BRIEF >> Only lines with the string "wire" are wanted. Pull them out of the data.

Stored entries:

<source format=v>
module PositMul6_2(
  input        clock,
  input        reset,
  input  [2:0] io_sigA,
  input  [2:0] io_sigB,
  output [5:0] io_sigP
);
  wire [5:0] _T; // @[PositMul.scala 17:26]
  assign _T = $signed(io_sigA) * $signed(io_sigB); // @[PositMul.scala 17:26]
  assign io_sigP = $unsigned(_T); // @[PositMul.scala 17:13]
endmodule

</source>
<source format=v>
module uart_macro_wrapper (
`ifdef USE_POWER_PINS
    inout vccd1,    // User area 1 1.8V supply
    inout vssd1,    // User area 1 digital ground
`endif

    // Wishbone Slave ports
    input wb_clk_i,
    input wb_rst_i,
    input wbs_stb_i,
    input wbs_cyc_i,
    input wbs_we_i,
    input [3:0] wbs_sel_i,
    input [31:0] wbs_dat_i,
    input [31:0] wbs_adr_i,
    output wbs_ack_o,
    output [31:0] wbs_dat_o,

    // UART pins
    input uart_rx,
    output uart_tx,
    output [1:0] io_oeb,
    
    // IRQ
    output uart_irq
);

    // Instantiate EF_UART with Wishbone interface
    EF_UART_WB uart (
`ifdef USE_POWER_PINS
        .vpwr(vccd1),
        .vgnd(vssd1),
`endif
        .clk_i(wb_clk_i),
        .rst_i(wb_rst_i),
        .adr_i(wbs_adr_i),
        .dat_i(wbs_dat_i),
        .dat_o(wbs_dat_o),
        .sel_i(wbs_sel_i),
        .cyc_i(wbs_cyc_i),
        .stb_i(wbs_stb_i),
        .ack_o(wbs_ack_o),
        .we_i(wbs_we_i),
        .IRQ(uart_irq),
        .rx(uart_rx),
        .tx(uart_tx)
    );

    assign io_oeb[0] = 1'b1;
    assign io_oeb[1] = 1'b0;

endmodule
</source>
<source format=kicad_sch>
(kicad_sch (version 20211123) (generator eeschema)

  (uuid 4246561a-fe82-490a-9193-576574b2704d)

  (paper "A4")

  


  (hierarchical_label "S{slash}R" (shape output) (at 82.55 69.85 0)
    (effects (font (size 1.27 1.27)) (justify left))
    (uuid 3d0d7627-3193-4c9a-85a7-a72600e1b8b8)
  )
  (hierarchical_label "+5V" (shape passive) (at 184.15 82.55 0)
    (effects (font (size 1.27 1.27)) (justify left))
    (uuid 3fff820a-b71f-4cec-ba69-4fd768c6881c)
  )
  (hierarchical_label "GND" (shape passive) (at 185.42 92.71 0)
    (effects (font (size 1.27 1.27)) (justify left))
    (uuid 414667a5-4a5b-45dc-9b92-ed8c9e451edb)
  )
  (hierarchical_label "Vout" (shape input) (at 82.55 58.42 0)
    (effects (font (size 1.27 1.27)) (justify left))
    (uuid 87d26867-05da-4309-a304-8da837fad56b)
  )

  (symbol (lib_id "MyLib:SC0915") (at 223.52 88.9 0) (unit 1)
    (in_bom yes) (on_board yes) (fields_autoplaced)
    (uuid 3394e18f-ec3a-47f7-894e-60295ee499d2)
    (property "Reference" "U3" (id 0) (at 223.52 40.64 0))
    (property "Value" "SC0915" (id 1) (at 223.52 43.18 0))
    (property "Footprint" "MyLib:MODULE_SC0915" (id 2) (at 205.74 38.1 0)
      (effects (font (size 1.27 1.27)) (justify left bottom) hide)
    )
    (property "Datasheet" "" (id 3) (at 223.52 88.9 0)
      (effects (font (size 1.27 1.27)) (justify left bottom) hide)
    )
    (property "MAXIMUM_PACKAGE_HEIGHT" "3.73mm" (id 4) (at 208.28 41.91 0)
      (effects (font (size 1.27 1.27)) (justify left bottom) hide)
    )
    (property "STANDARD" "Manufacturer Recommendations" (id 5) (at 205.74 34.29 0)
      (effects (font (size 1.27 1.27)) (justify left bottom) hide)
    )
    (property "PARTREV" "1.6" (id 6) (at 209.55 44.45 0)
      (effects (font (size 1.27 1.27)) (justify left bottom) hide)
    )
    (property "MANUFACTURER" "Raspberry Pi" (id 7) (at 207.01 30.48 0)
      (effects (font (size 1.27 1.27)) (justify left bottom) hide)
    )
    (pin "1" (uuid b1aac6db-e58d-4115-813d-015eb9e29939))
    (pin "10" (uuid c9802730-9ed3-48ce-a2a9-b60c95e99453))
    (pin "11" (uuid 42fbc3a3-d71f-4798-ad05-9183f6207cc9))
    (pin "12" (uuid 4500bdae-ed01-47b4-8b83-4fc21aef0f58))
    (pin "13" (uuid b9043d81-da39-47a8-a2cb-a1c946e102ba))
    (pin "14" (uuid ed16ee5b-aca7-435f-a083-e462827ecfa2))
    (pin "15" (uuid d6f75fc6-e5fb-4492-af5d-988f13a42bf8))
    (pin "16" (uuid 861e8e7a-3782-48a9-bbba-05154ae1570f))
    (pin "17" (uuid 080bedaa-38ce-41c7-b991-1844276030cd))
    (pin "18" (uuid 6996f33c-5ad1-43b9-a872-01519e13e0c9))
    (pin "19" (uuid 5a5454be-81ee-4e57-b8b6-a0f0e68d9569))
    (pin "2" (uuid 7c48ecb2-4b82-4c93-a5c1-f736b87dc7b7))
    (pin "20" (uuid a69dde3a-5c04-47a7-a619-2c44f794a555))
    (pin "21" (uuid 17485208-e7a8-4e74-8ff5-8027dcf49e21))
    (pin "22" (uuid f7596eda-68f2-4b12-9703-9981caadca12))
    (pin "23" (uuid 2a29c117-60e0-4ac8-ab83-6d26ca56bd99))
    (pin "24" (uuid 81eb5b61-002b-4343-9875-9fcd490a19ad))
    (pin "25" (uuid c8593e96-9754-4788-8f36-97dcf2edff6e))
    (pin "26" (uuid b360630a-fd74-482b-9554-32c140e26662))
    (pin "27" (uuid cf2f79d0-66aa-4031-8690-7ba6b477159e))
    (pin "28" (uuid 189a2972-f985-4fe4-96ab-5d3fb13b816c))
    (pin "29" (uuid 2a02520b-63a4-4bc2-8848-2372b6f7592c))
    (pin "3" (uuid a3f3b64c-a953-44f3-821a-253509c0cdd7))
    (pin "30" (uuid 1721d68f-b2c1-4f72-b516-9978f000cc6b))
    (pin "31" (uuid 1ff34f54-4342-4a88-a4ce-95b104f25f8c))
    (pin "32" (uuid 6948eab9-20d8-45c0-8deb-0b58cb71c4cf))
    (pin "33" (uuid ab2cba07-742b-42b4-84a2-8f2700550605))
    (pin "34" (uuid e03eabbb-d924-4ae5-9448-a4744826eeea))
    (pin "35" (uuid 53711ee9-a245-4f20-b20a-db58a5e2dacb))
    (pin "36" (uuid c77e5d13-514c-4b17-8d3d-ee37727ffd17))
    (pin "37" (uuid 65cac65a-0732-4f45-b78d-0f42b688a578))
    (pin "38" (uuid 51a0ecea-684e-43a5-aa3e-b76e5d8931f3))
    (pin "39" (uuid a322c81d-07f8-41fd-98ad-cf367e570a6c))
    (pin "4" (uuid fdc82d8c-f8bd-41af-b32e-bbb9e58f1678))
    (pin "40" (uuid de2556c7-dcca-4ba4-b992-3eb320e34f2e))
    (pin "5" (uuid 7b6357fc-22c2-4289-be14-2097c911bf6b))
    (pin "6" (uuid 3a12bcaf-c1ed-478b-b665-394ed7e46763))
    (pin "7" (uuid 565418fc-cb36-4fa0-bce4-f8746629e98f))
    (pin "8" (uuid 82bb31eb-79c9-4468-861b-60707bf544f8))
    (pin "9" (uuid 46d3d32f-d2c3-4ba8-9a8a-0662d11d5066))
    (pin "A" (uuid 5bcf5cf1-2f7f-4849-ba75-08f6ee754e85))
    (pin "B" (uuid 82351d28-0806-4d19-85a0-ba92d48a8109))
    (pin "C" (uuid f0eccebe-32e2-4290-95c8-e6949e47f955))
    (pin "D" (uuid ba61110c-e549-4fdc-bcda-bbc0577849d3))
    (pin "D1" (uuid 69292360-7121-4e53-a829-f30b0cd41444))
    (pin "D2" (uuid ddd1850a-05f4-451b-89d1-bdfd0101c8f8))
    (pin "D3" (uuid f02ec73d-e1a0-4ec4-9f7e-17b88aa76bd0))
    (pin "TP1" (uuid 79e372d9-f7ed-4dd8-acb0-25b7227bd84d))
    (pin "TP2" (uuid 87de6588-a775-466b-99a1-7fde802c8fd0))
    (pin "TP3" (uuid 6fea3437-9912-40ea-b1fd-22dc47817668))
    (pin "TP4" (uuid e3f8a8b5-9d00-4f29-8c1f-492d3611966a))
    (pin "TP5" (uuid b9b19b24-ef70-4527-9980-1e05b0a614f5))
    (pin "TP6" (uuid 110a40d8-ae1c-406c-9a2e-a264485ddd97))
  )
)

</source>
==
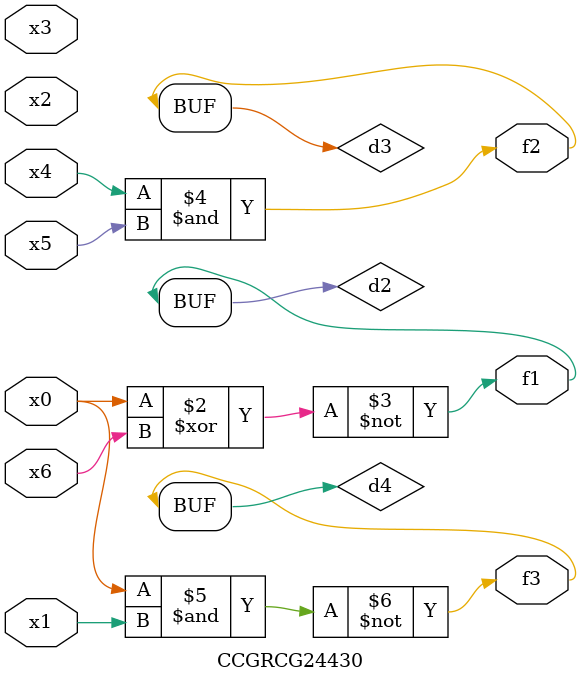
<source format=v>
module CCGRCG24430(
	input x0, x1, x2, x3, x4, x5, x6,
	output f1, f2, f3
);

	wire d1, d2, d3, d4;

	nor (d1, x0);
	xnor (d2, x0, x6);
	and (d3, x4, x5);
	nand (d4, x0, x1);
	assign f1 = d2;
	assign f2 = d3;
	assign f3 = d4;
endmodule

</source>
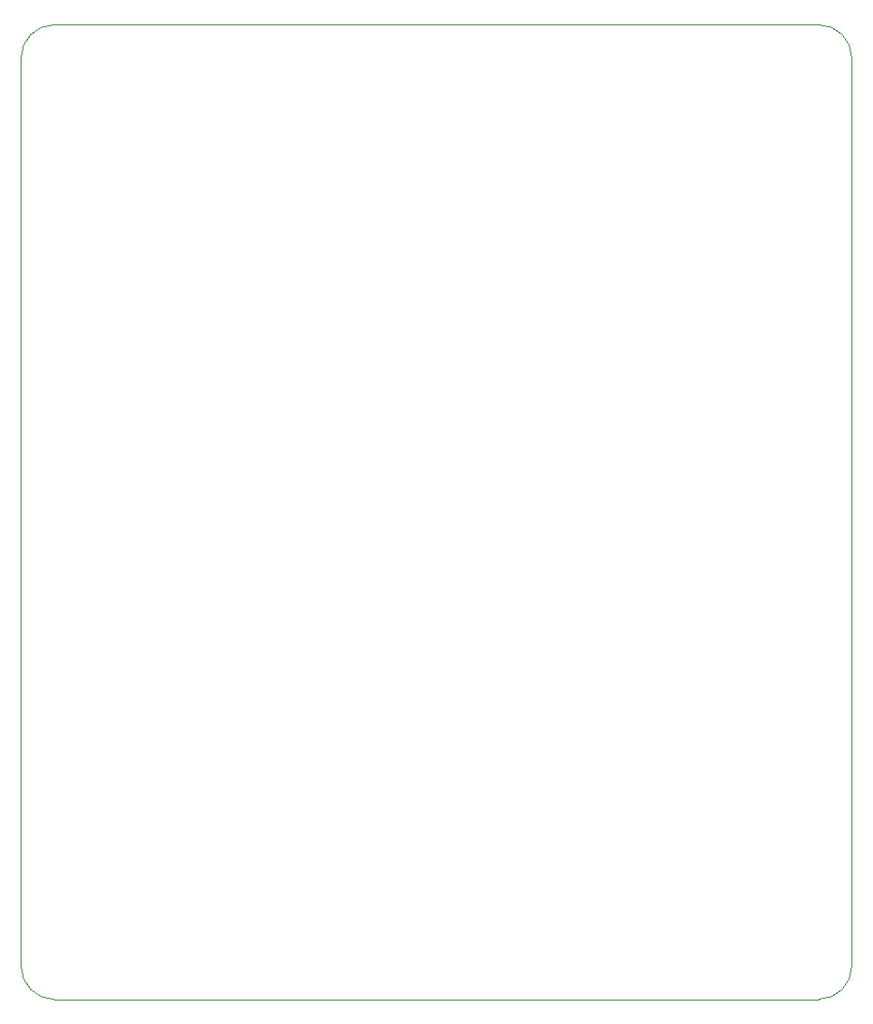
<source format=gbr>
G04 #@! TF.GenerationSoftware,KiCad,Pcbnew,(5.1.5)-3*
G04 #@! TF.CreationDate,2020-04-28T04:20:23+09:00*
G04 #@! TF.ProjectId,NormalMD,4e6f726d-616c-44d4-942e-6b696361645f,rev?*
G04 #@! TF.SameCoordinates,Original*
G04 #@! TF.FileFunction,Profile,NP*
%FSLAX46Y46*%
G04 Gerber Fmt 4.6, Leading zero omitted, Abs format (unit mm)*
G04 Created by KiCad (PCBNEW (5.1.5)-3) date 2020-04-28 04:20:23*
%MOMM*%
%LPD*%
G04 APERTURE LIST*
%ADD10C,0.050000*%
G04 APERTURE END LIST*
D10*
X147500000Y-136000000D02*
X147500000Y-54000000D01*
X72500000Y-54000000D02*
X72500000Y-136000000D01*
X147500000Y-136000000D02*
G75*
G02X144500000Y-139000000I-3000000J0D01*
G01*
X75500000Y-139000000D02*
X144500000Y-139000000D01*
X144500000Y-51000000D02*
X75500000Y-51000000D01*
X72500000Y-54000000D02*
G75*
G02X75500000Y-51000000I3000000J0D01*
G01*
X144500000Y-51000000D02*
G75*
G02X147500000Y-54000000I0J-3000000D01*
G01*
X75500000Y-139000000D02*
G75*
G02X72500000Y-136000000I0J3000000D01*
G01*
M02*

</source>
* * *
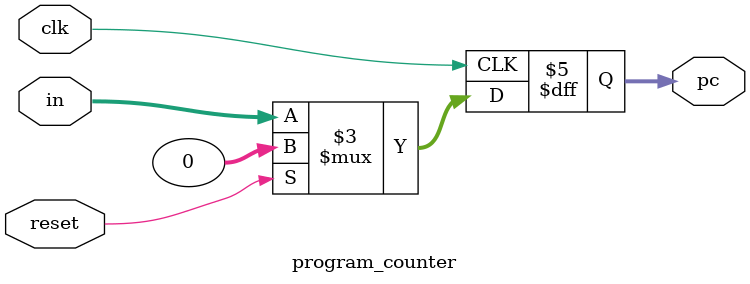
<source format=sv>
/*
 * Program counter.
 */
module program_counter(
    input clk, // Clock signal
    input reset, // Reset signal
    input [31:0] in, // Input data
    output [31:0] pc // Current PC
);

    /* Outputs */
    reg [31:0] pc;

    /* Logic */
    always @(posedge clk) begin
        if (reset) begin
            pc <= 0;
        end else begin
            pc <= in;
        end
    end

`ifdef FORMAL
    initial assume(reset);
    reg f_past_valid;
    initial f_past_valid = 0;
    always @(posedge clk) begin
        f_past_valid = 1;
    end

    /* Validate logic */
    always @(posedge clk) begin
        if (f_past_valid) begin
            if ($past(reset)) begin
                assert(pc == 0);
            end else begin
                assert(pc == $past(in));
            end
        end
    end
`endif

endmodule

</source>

WRITTEN ANSWER >>
  wire [5:0] _T; // @[PositMul.scala 17:26]
	wire d1, d2, d3, d4;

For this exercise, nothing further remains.